BAŞBAKAN Davutoğlu CNN'de Christian Amanpour'a verdiği mülakatta düşündükleri yeni anayasada temel ilkeleri sayıyordu:
Bireysel haklar, özgürlükler, çoğulculuk, kuvvetler
ayrılığı...
Bu noktada Amanpour müdahale etti: “Kuvvetler ayrılığı?!”
Başbakan “Evet, kuvvetler ayrılığı” diye vurgulayarak sözlerine
devam etti.
Amanpour gibi saygın bir TV muhabirinin “kuvvetler ayrılığı”
konusunda gösterdiği hassasiyetin sebebi bellidir: Dış dünyada
Türkiye hakkında otoriterleşme izlenimi vardır, buna karşı en büyük
teminat kuvvetler ayrılığıdır. Başbakan kuvvetler ayrılığı deyince
Amanpour da bunu tekrar sorma ihtiyacını duymuş olmalı.
Şimdi Avrupa Birliği’nin dün açıklanan 2015 İlerleme Raporu’nda ne
deniliyor, ona bakalım.
KUVVETLER AYRILIĞI
2015 Raporu’nda, Türkiye’de özgürlüklerin, yargı bağımsızlığının ve
kuvvetler ayrılığının 2007-2013 arasında yapılan reformlarla
geliştiği belirtiliyor. 2014 ve sonrası şöyle anlatılıyor:
“Bununla birlikte yargı bağımsızlığına ve kuvvetler ayrılığına
saygı prensibi aşındırıldı. Hâkimler ve savcılar kuvvetli siyasi
baskılar altında kaldılar...”
Rapor’da 2014’te çıkarılan kanunlarla
HSYK’nın siyasi irade tarafından etki altına alındığı belirtiliyor.
Hâkimlerin özlük işlerine bakan HSYK bürokrasisinin politikacı
Adalet Bakanı tarafından atandığına da dikkat çekiliyor.
Başlı başına bir tek bu bile kuvvetler ayrılığının ihlalidir.
HSYK SORUNU
HSYK’da siyasi operasyon yapan 2014 tarihli bu yasayı Anayasa
Mahkemesi iptal etmişti.
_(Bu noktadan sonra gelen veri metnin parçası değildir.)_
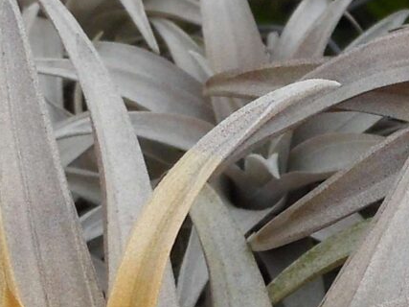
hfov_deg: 9.7
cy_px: 267
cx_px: 597
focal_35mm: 198
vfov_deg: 7.5
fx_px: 2339
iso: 80
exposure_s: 1/640
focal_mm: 5.9
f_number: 4
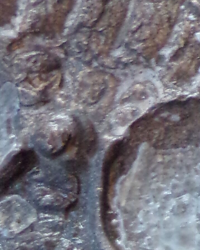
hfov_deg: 5.5
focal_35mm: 281
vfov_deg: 6.7
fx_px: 2079
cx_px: 308
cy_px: 427
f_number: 3.7
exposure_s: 1/15
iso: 400
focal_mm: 10.1
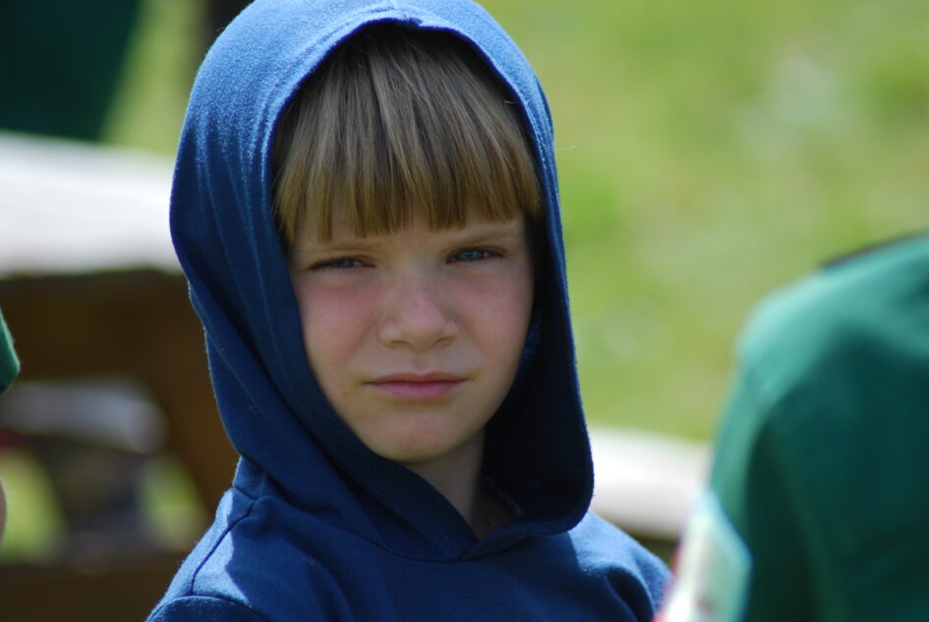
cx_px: 464
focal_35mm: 325
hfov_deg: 6.3
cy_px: 328
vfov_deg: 4.2
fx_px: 8394
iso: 200
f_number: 5
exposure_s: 1/640
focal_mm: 200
Fakat iptal kararı geriye yürümediği için
Anayasa’ya aykırı bu kadrolaşma HSYK’da devam ediyor. HSYK gibi
adalet yönetiminin en yüksek organında Anayasa’ya aykırı durumun
devam etmesi!
Raporda hem HSYK’nın durumu hem hâkim va savcılar üzerindeki ağır
baskılar ayrıntılarıyla anlatılıyor.